Szamorządy szukają sposobów na poradzenie sobie z rosnącą górą odpadów. Szaflary zainicjowały pomysł budowy spalarni, co spotkało się z gwałtownym sprzeciwem mieszkańców, którzy swoje niezadowolenia artykułowali na dwóch sesjach Rady Gminy. W efekcie temat został zawieszony.- Nie jestem przeciwnikiem takiej instalacji, ale trzeba wybrać najlepsze miejsce. Mimo, iż takie instalacje funkcjonują w centrach dużych miast - a dzieje się tak także ze względu na ograniczanie kosztów przejazdu, czy ograniczenia komunikacyjne - to jednak wszyscy starają się takie budowle od siebie odsunąć. Nowy Targ ma położenie feralne jeżeli chodzi o zaleganie mgieł i pyłów. Nawet jeśli to będzie instalacja super-ekologiczna i nie będzie emitowała pyłów, zapachów czy innych szkodliwych spalin - to niestety samo Miasto takiego miejsca nie ma. I ja od razu sprawę postawiłem jasno, że trzeba zrobić "burzę mózgów" i poszukać odpowiedniego miejsce. Propozycję wysunął wójt Rafał Szkaradziński, który zaproponował, że "może Szaflary by takie miejsce miały". Chodzi o miejsce, które spełniałoby wymagania jeśli chodzi o lokalizacje. Teraz to już jest kwestia społeczności Szaflar i okolic, czy dadzą zgodę na wybudowanie takiej instalacji - odpowiada burmistrz Nowego Targu.
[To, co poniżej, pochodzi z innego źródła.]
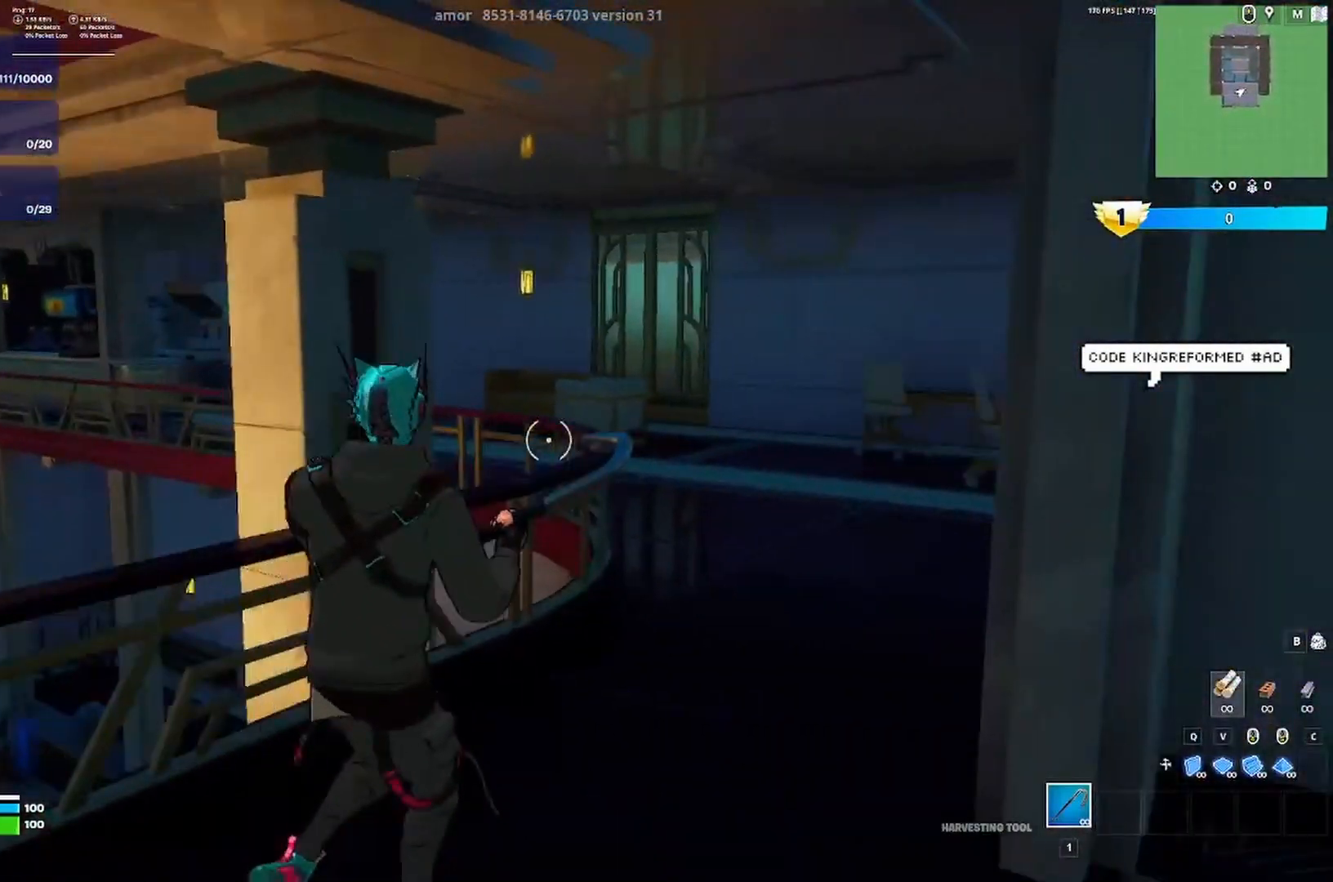
{"keys": ["d", "w"], "events": []}
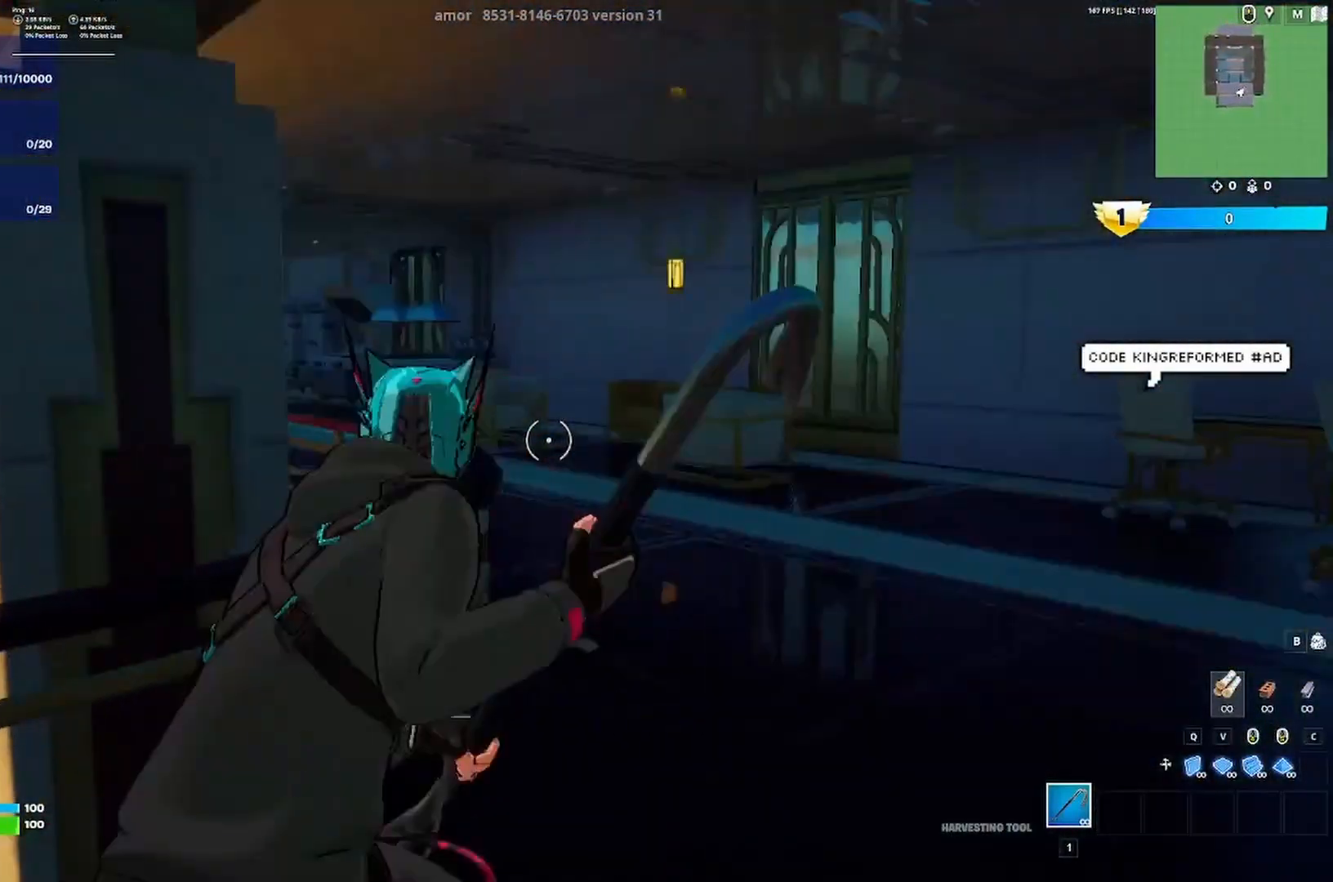
{"keys": ["d", "w"], "events": [[50, "s", "down"], [117, "s", "up"]]}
Nie twierdzi jednak, że to tylko "problem Szaflar i to ta gmina ma teraz zadanie wykonać". W rozmowie w Radiu Alex dodał: - Podhale ma swoją specyfikę, zabudowę i turystyczny charakter, więc tutaj będzie duży problem, by taką instalację ulokować. Ja w Nowym Targu takiego miejsca nie widzę. No, może poza jednym, które mogłoby być brane pod uwagę. To teren przy istniejącej sortowni, gdzie był on już kiedyś był wskazany jako lokalizacja międzygminnej instalacji (projekt Podhalańskiego Związku Gmin - przyp. red.). To jest jeszcze teren na tyle oddalony od siedzib ludzkich i jakiejkolwiek zabudowy, że mógłby się nadawać na lokalną instalacje do termicznego przetwarzania odpadów. Ale na pozostałym terenie, w granicach administracyjnych Miasta - ja takiej lokalizacji dla instalacji nie widzę. Nie mogłaby gdzieś indziej powstać, bo od razu spotkałaby się z wielkim oporem mieszkańców. A nie chcemy walczyć dla samej walki. Raczej trzeba poszukać rozwiązania racjonalnego i zdroworozsądkowego - podsumowuje Grzegorz Watycha.